Complex systems contain changing mixtures of failures latent within them.
The complexity of these systems makes it impossible for them to run without multiple flaws being present. Because these are individually insufficient to cause failure they are regarded as minor factors during operations. Eradication of all latent failures is limited primarily by economic cost but also because it is difficult before the fact to see how such failures might contribute to an accident. The failures change constantly because of changing technology, work organization, and efforts to eradicate failures.
Complex systems run in degraded mode.
A corollary to the preceding point is that complex systems run as broken systems. The system continues to function because it contains so many redundancies and because people can make it function, despite the presence of many flaws. After accident reviews nearly always note that the system has a history of prior ‘proto-accidents’ that nearly generated catastrophe. Arguments that these degraded conditions should have been recognized before the overt accident are usually predicated on naïve notions of system performance. System operations are dynamic, with components (organizational, human, technical) failing and being replaced continuously.
Post-accident attribution accident to a ‘root cause’ is fundamentally wrong.

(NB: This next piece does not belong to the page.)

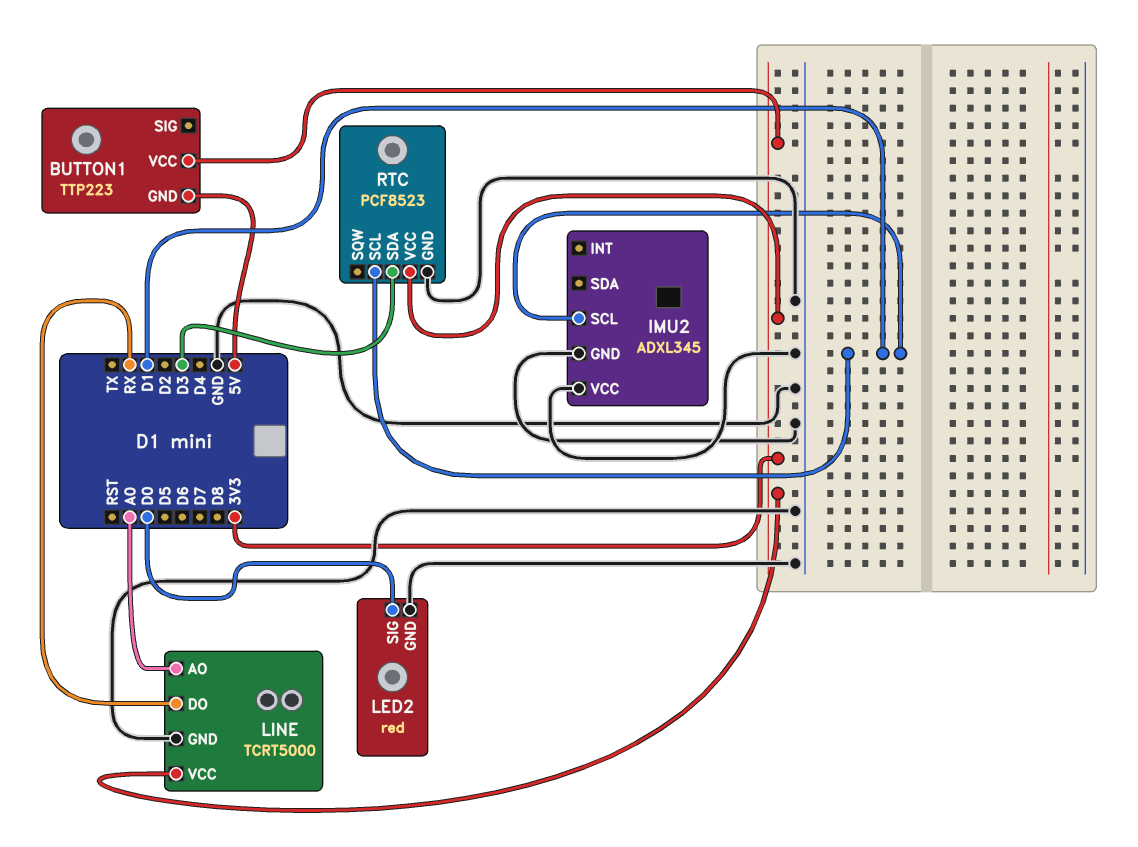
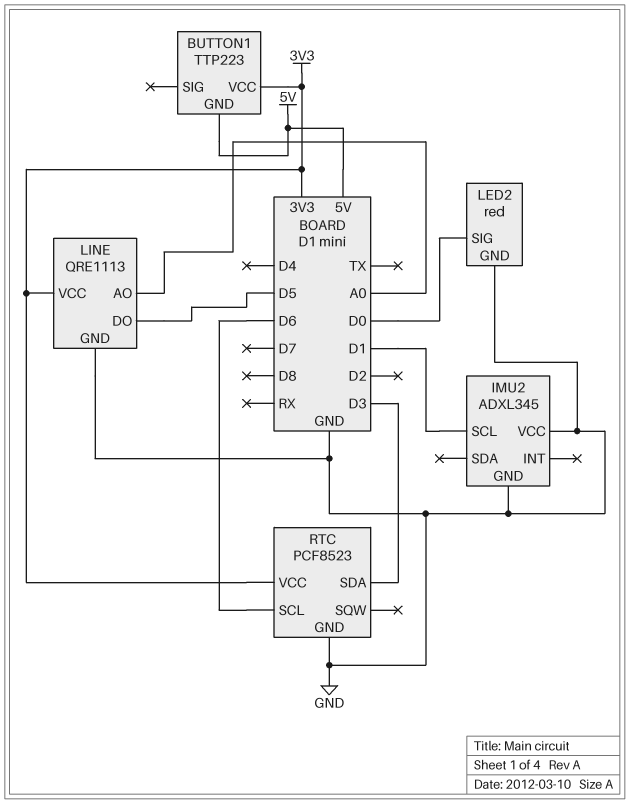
LINE: TCRT5000 -> QRE1113
LINE pin DO: RX -> D5
RTC pin SCL: D1 -> D6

Because overt failure requires multiple faults, there is no isolated ‘cause’ of an accident. There are multiple contributors to accidents. Each of these is necessary insufficient in itself to create an accident. Only jointly are these causes sufficient to create an accident. Indeed, it is the linking of these causes together that creates the circumstances required for the accident. Thus, no isolation of the ‘root cause’ of an accident is possible. The
evaluations based on such reasoning as ‘root cause’ do not reflect a technical understanding of the nature of failure but rather the social, cultural need to blame specific, localized forces or events for outcomes.
Hindsight biases post-accident assessments of human performance.
Knowledge of the outcome makes it seem that events leading to the outcome should have appeared more salient to practitioners at the time than was actually the case. This means that ex post facto accident analysis of human performance is inaccurate. The outcome knowledge poisons the ability of after-accident observers to recreate the view of practitioners before the accident of those same factors. It seems that practitioners “should have known” that the factors would “inevitably” lead to an accident. Hindsight bias remains the primary obstacle to accident investigation, especially when expert human performance is involved.
Failure free operations require experience with failure.
Recognizing hazard and successfully manipulating system operations to remain inside the tolerable performance boundaries requires intimate contact with failure. More robust system performance is likely to arise in systems where operators can discern the “edge of the envelope”. This is where system performance begins to deteriorate, becomes difficult to predict, or cannot be readily recovered. In intrinsically hazardous systems, operators are expected to encounter and appreciate hazards in ways that lead to overall performance that is desirable. Improved safety depends on providing operators with calibrated views of the hazards. It also depends on providing calibration about how their actions move system performance towards or away from the edge of the envelope.